Bolsonaro comentou, às vésperas de prestar depoimento na Polícia Federal (PF), que a minuta encontrada na sede do Partido Liberal (PL), falando sobre Estado de Sítio, não possuiu nenhum tipo de encaminhamento.
“Sofri três buscas e apreensões, uma foi aqui na sede do PL, onde encontraram aquela minuta. Foi um escândalo naquele dia. Aquela minuta foi fornecida de processos que vinham de lá do Supremo Tribunal Federal. Então, não tinha nada a ver comigo", afirma o ex-presidente.
O ex-mandatário ainda disse que não teve acesso ao processo e adiantou que, caso consiga conhecimento, até a quinta-feira (22), poderá falar falar com a PF.

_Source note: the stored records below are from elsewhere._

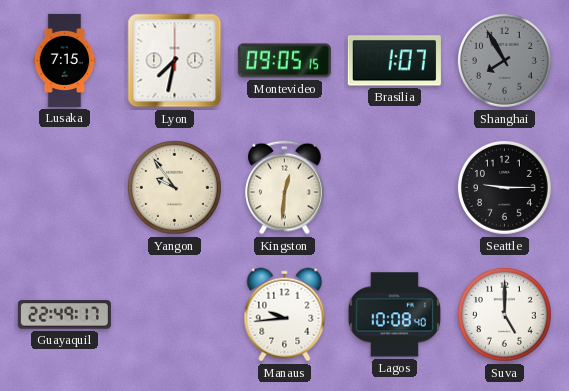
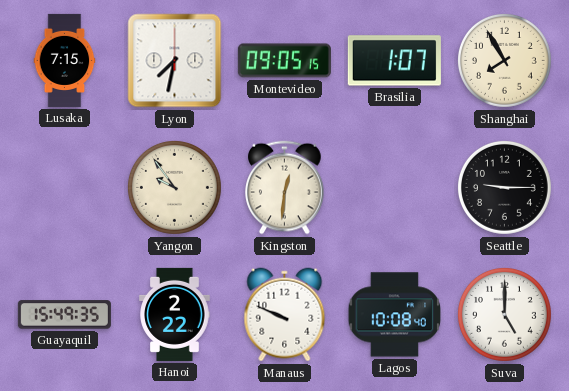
Shanghai dial: grey -> cream
Guayaquil: 22:49 -> 15:49
Hanoi: none -> 2:22
Manaus: 9:44 -> 9:49
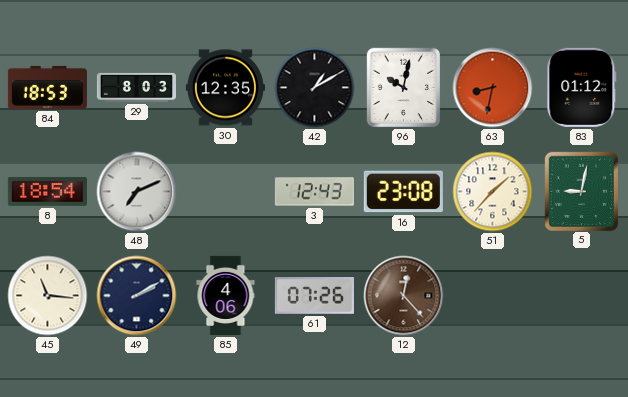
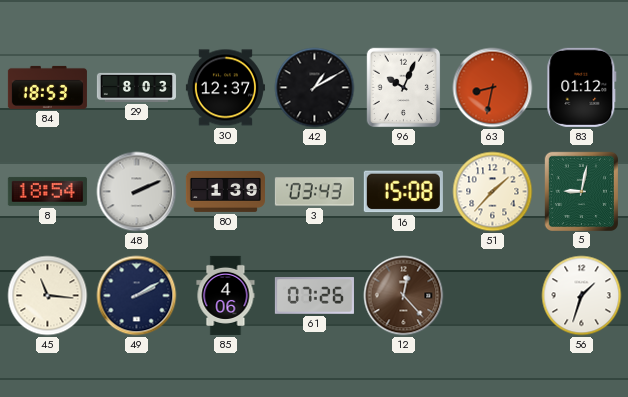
30: 12:35 -> 12:37
96: 10:02 -> 10:04
48: 7:11 -> 2:11
80: none -> 1:39
3: 12:43 -> 03:43
16: 23:08 -> 15:08
56: none -> 1:33
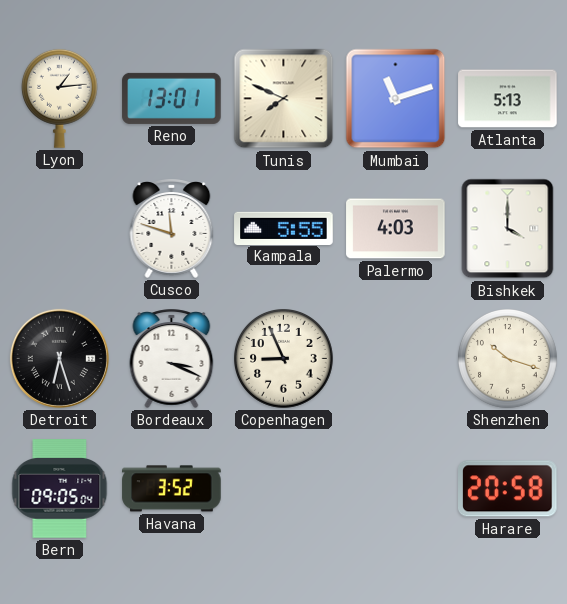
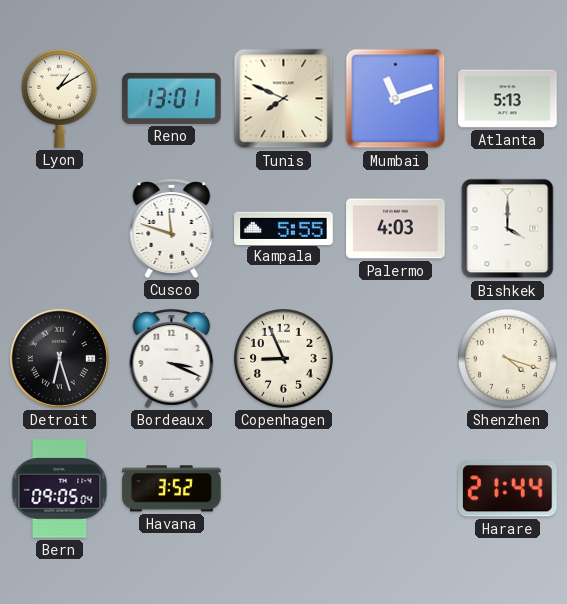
Lyon: 1:14 -> 1:10
Shenzhen: 10:18 -> 4:18
Harare: 20:58 -> 21:44
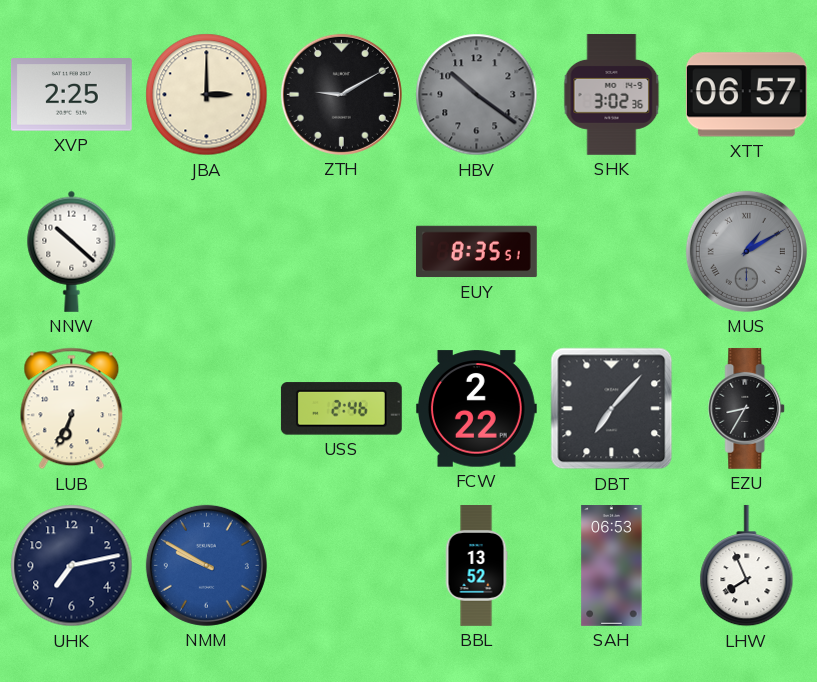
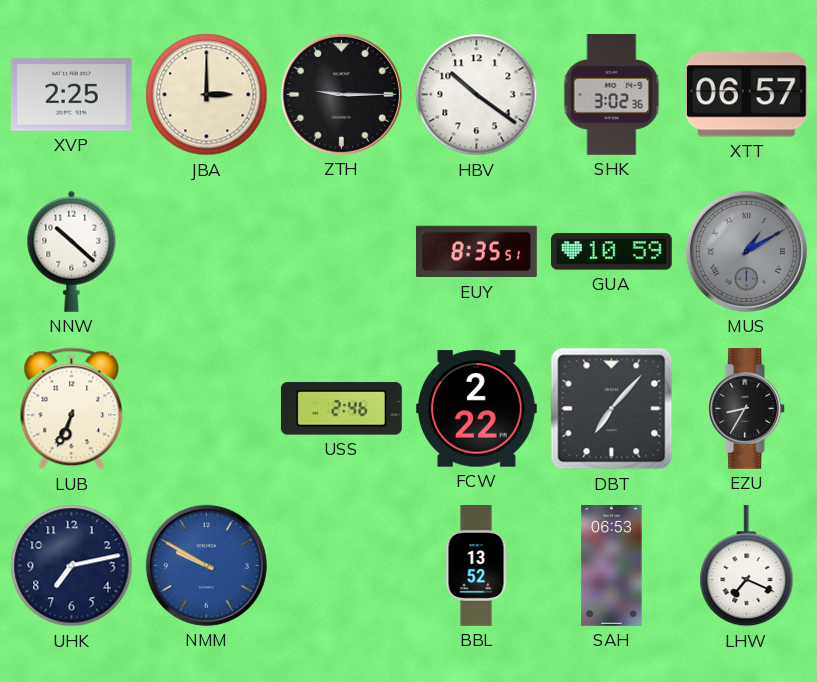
ZTH: 9:10 -> 9:15
HBV dial: grey -> white
GUA: none -> 10:59
LHW: 7:56 -> 7:19
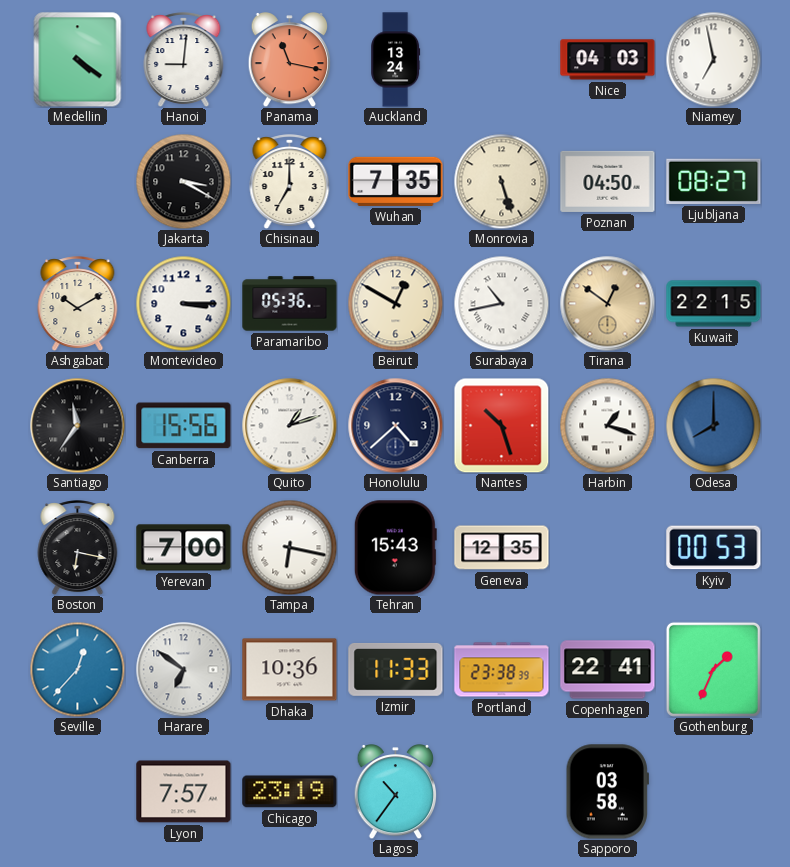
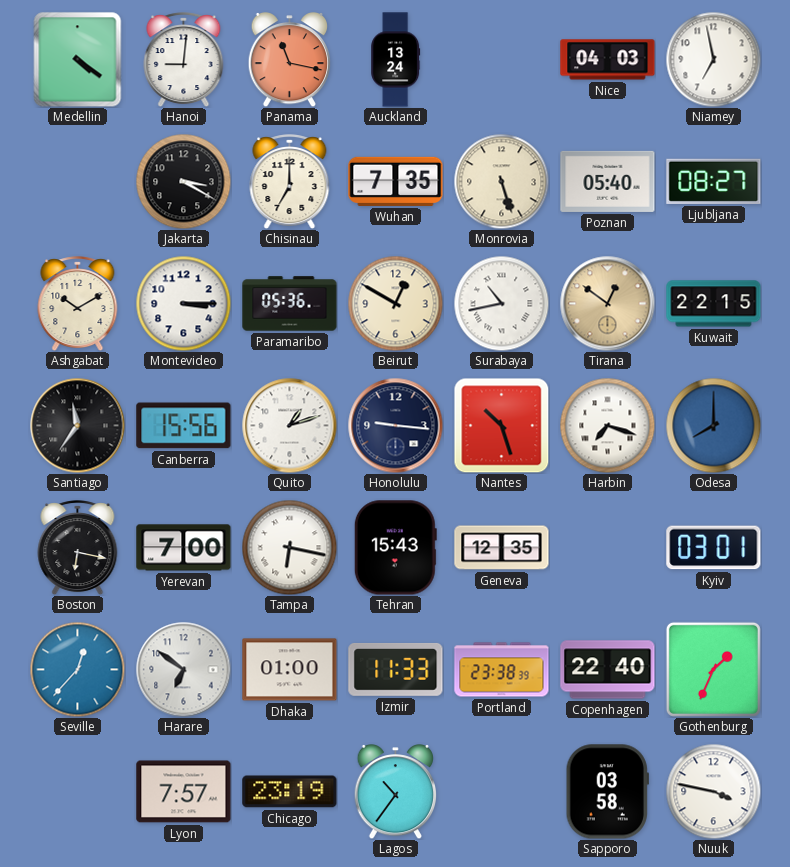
Poznan: 04:50 -> 05:40
Honolulu: 4:38 -> 9:16
Harbin: 1:18 -> 7:18
Kyiv: 00:53 -> 03:01
Dhaka: 10:36 -> 01:00
Copenhagen: 22:41 -> 22:40
Nuuk: none -> 3:47
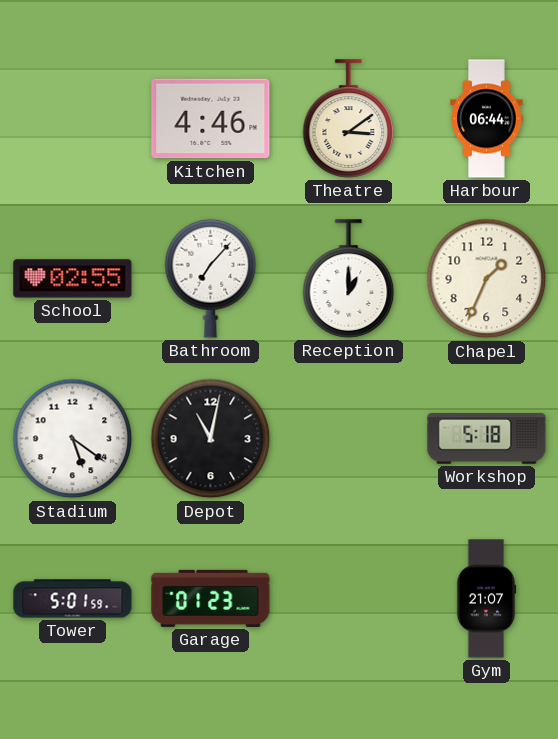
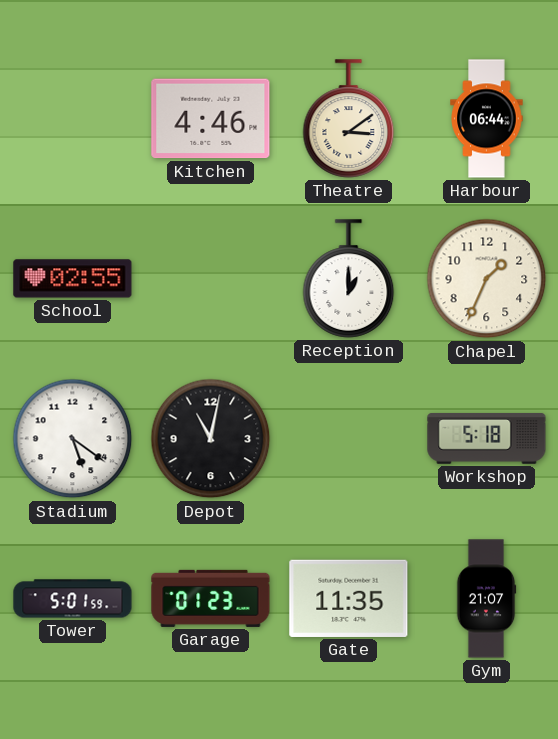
Bathroom: 7:07 -> none
Gate: none -> 11:35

“Os processos são todos sigilosos, reservados. Meus advogados, se tiverem acesso até amanhã, obviamente que eu vou falar. Agora se não tivermos acesso…são processos bastante longos, com mais de mil páginas. Aí está o respeito do Estado Democrático de Direito porque ninguém pode ser julgado sem saber do que está sendo julgado. Os advogados é que decidem”, disse.
Afirmando estar sendo perseguido pelo governo Lula, Bolsonaro salientou que durante sua gestão, jogou nas "quatro linhas" da constituição.
“Aponte uma medida minha contra qualquer decisão do parlamento ou da Justiça brasileira”, desafiou ele.
Durante a entrevista, Jair comentou a respeito da denúncia de importunação da baleia jubarte, implicando ser um tipo de perseguição da gestão atual.
“Não é da (competência da) Polícia Federal, não é do Supremo. Importunação de baleia é do Ministério do Meio Ambiente, da querida ministra Marina Silva. O ministério dela representou junto ao MP e o MP foi contra, que não tinha indícios mínimos de me investigar sobre importunação de baleia. Esse ministério é do Lula. Bem, o ministério da Marina recorreu a outra pessoa e a Polícia Federal vai me ouvir terça-feira. Não é a Polícia Federal me perseguindo, mas é o Governo Lula. Alguém tem dúvida disso? Ainda bota lá o tempo todo: dois a cinco anos de detenção por importunação de baleia. É perseguição, não há dúvida”, revelou.
Ainda sobre estar sendo perseguido, ele questiona sobre a causa da inegibilidade de 8 anos.
“Estou inelegível por que? Qual foi o crime? Me reunir com embaixadores? O próprio Lula disse: ‘Bolsonaro não volta mais para a Presidência. Dependerá das nossas narrativas. Se elas forem bem feitas, ele não será presidente da República’. Quer coisa mais clara do que isso? É uma perseguição contra a minha pessoa”, disparou.